Non-banking finance companies are increasingly becoming independent of traditional banks for borrowing money due to the drop in wholesale lending rates.
According to latest data put out by the Reserve Bank of India, banks’ lending to NBFCs has declined 5 per cent year-on-year in April-August after rising 6 per cent in FY15. This comes on the back of a drop in wholesale lending rates, which has fallen around 100 basis points since January. These rates are directly linked to the policy rate set by the RBI, which has cut the repurchase rates by 125 basis points since January.

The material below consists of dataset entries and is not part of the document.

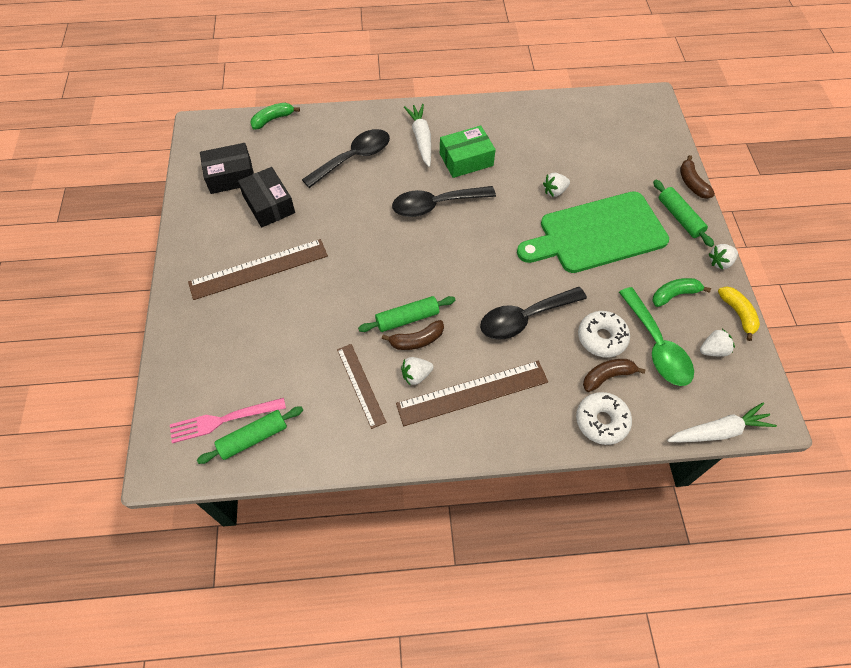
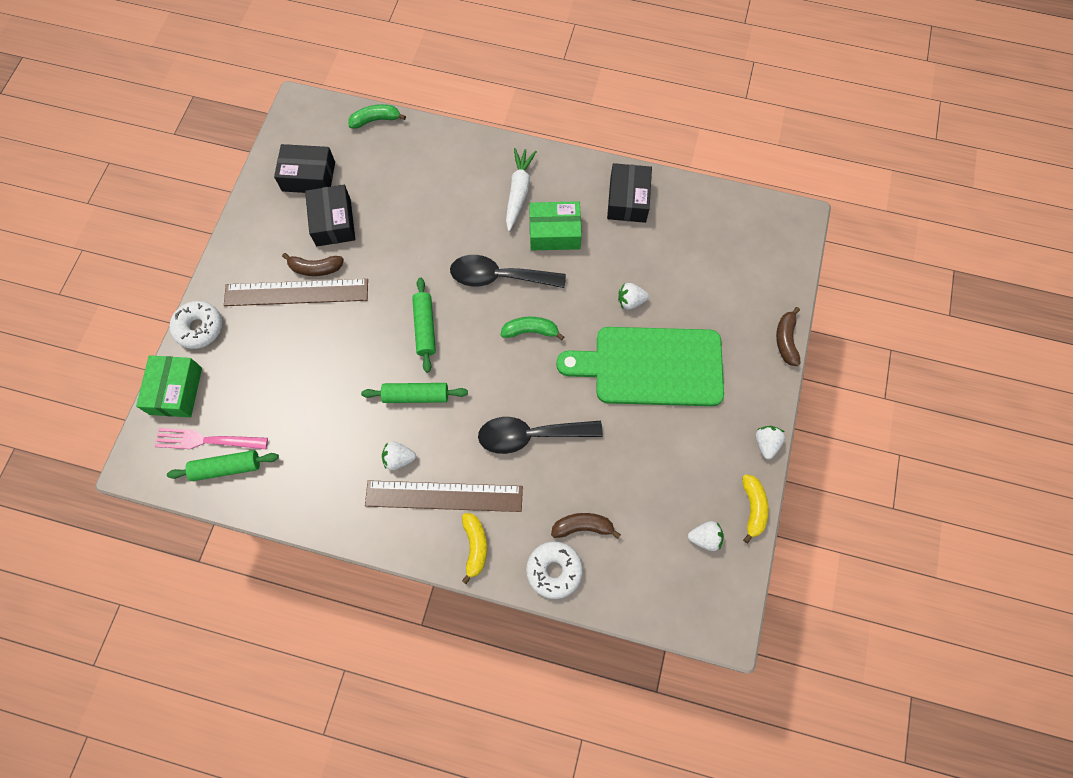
camera: 20 degrees right, 10 degrees up
(174, 386) = (176, 391): none -> green box
(354, 158) = (439, 194): black spoon -> none
(361, 385) = (343, 450): brown ruler -> none
(417, 340) = (415, 422): brown banana -> brown banana (315, 268)
(514, 121) = (628, 200): none -> black box
(521, 425) = (475, 546): none -> yellow banana
(602, 338) = (597, 484): white donut -> white donut (199, 328)
(656, 346) = (649, 512): green spoon -> none
(674, 295) = (697, 463): green banana -> green banana (530, 331)
(679, 217) = (750, 377): green rolling pin -> green rolling pin (425, 327)
(718, 431) = (664, 623): white carrot -> none
(720, 262) = (766, 443): white strawberry -> white strawberry turned 105 degrees clockwise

“Transmission of rate cuts to wholesale rates is very fast,” said Ajay Bodke, CEO and Chief Portfolio Manager at Prabhudas Lilladher.
Shriram Transport Finance’s total assets under management grew 11.28 per cent and 11.31 per cent in FY15 and Q1 FY16, respectively. LIC Housing Finance’s loan book growth fell to 18 per cent year-on-year in Q1 FY16 from 21.6 per cent in FY15.
Kshama Fernandes, CEO of IFMR Capital, a Chennai-based NBFC, sees NBFCs continuing to access capital markets and further diversifying their sources of capital.
“We have raised ₹15,000 crore in the last five years for our 85 NBFC clients, out of which ₹7,500 crore has happened in the last one year alone. This has proved to be an efficient and reliable financing strategy for them,” she said.
Wholesale papers include instruments, such as commercial papers, certificates of deposits and corporate bonds/non-convertible debentures, among others. The major gainers of falling wholesale lending rates are select banks, housing finance companies and automotive finance companies.
Among the listed companies, major gainers are YES Bank, IndusInd Bank, Shriram Transport Finance, LIC Housing Finance, HDFC and Mahindra & Mahindra Finance, said Bodke.